SELECTED TEXT:
# Beta puppy food



## tessybear (May 1, 2011)

Dexter will come home on Beta puppyfood. I don't know this brand and I'm not sure whether to keep him on it or gradually switch to another one. My last dog a cavalier was an extrememly fussy eater and would only only eat iams which was easy for me as the supermarkets do it. Is there a favoured brand or shall I just stick with Beta if he likes it?


----------



## Ali79 (Mar 30, 2011)

Hello

Our puppy was on Beta but we switched to Barking Heads which is what our Cavalier used to be on plus recommended by our local petshop as a better quality of food. Beta is made by Purina so think it is probably an ok brand and I know Pets At Home sell it. We mixed some of her Beta with the new brand each day (as recommended on the bag) until she was completely on Barking Heads. Good luck with your new puppy


----------



## me1234567 (May 5, 2011)

Hi,we use Royal Canin for our dogs.We did use Beta puppy with our last litter and it was good.Just remember whatever brand you decide to use,do so over a couple of weeks by mixing Beta with your chosen brand.I would def stick with a dry food.....When do you collect your new puppie?We are going down to Lincolm on Sat to collect our new girl.xx


----------



## Dylansmum (Oct 29, 2010)

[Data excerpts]
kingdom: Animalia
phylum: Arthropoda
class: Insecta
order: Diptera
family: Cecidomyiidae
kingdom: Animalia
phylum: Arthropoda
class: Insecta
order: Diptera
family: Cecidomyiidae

* * *

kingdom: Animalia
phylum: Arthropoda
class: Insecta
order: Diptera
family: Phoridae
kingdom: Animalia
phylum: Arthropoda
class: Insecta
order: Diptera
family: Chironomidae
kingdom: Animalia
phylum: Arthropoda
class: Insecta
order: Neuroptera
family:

==

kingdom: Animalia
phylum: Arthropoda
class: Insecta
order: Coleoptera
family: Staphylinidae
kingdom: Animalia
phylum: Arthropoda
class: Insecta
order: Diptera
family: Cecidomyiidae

EXERCISE TASKS:
A - For each statement about the forum thread on Beta puppy food, answer yes or no according to whether it agrees with the thread, and quote the thread's deciding words: (i) Ali79 says Beta is made by Purina. (ii) me1234567 advises using a wet food. (iii) The last dog tessybear owned would eat only Iams.
B - In the forum thread on Beta puppy food, which brand does me1234567 use for their dogs?
C - Pick up the forum thread on Beta puppy food after its final line, writing the post by Dylansmum.
None of the material is required here.

TASK-BY-TASK ANSWERS:
A -
(i) Yes: "Beta is made by Purina"
(ii) No: "I would def stick with a dry food"
(iii) Yes: "would only only eat iams"

B - Royal Canin.

C -
There have been lots of discussions on this site regarding quality of food and most of us (well the vocal ones amongst us anyway  ) prefer to feed a natural holistic food that does not contain cereals or artificial additives. Ennierda will no doubt soon post again the link to a site that grades all the different foods with a star rating and you will no doubt find that Royal Canin and Beta are very low graded. I cannot even find a list of ingredients on their websites, but you can bet that Natural is not a word that will describe them. Barking Heads is a much better food, with natural ingredients, although it does have rice and oats which is not entirely ideal. 
If you would prefer to feed the best type of kibble then aim for one which is described as holistic and natural and then read the ingredients. There should be no cereals and no "meat derivatives". About 75-80% meat is ideal, plus veg and natural supplements like fish oil and kelp. Two really good brands are Orijen and Applaws and there are a lot of others that I am not well-versed on. Applaws, for example contains: 75% chicken and 25% vegetables and natural extracts including things like cranberry, yucca, yeast, alfalfa, thyme peppermint, fennel etc etc. These are "real" foods and will give your pup the best chance of a long and healthy life.
It is a complex area, so good luck with your research and there are lots of us here who are happy to assist as we have done the same searching!


----------



## wilfiboy (Sep 18, 2010)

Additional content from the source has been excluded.